_Excerpted data_
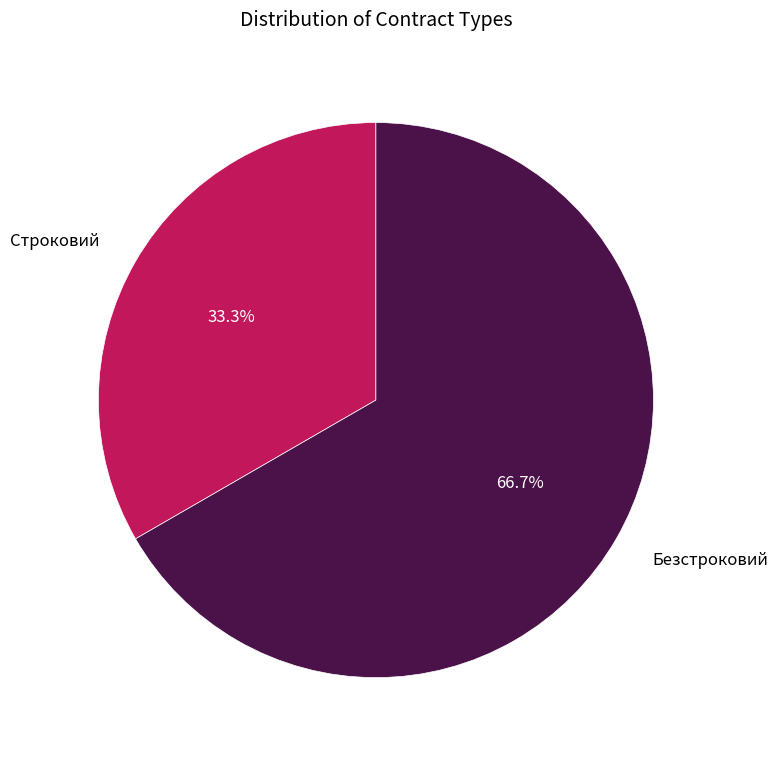

What is the largest slice in the pie chart?

Безстроковий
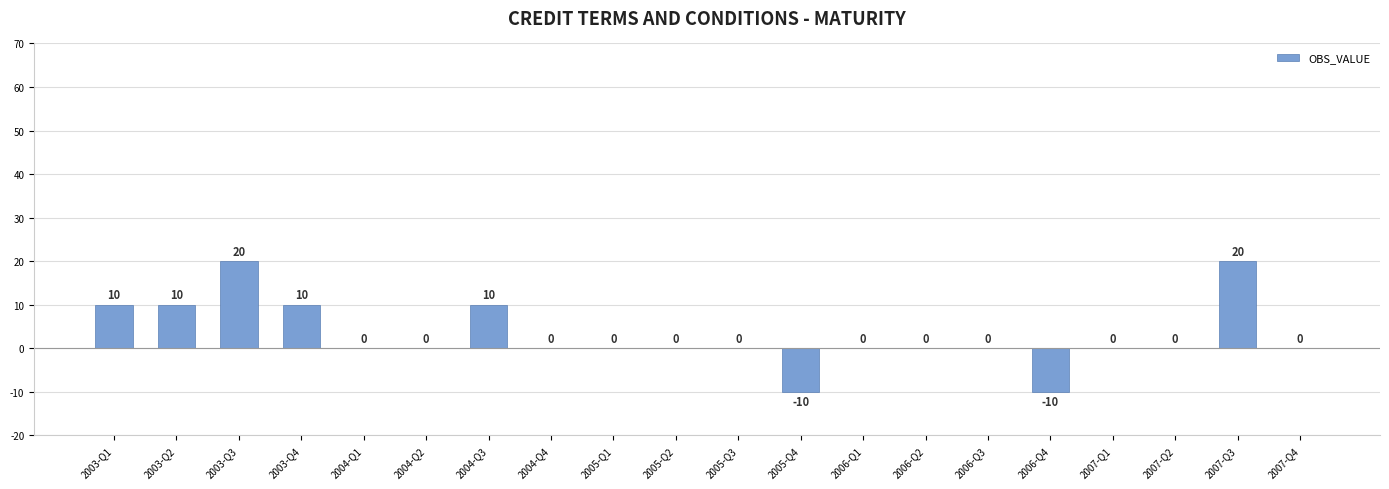

Reading left to right, transcribe all the data shown in this chart.

10	10	20	10	0	0	10	0	0	0	0	-10	0	0	0	-10	0	0	20	0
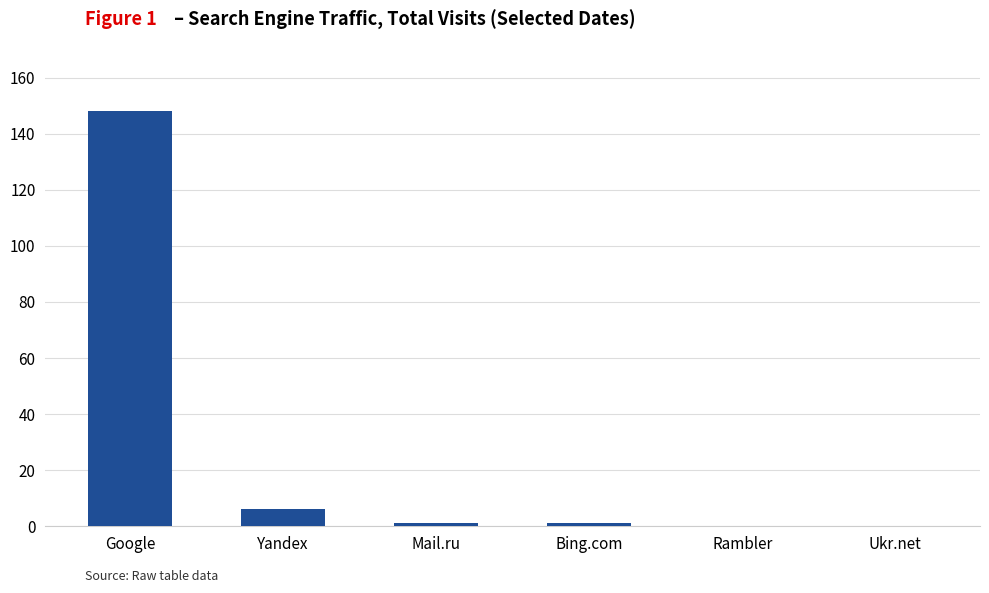

The chart shows a value of 0 at Rambler. True or false?

True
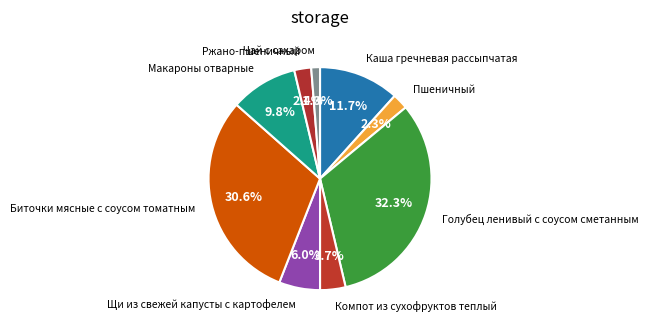

How many segments does this pie chart have?

9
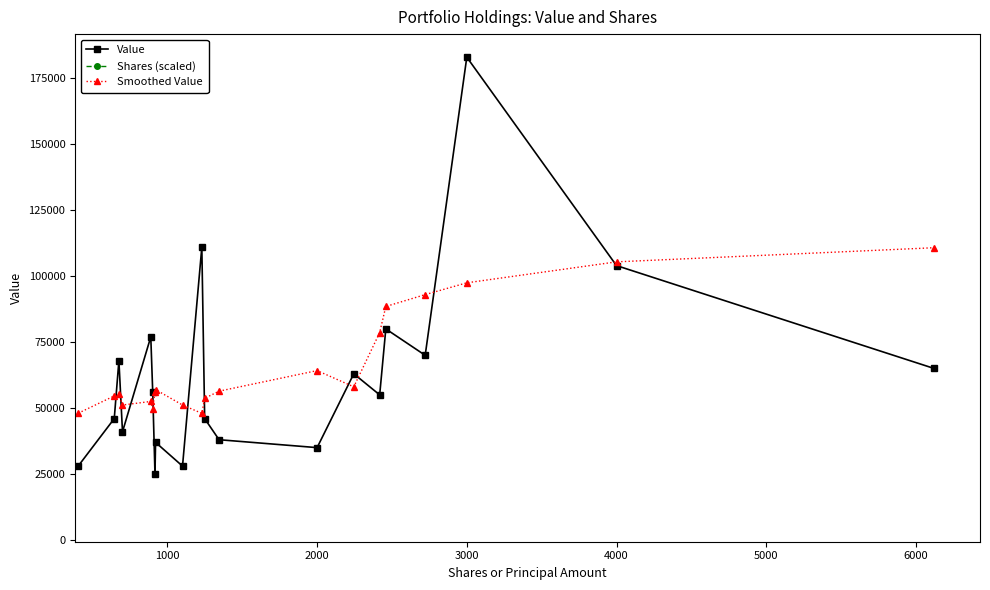

True or false: Smoothed Value has more than 1 points higher than both neighbors.

True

_Exercise_
Rewrite all of the data above with every instance of "pie chart" replaced by "donut chart", leaving everything else unchanged. Leave out the pictures.

_Result_
What is the largest slice in the donut chart?

Безстроковий

Reading left to right, transcribe all the data shown in this chart.

10	10	20	10	0	0	10	0	0	0	0	-10	0	0	0	-10	0	0	20	0

The chart shows a value of 0 at Rambler. True or false?

True

How many segments does this donut chart have?

9

True or false: Smoothed Value has more than 1 points higher than both neighbors.

True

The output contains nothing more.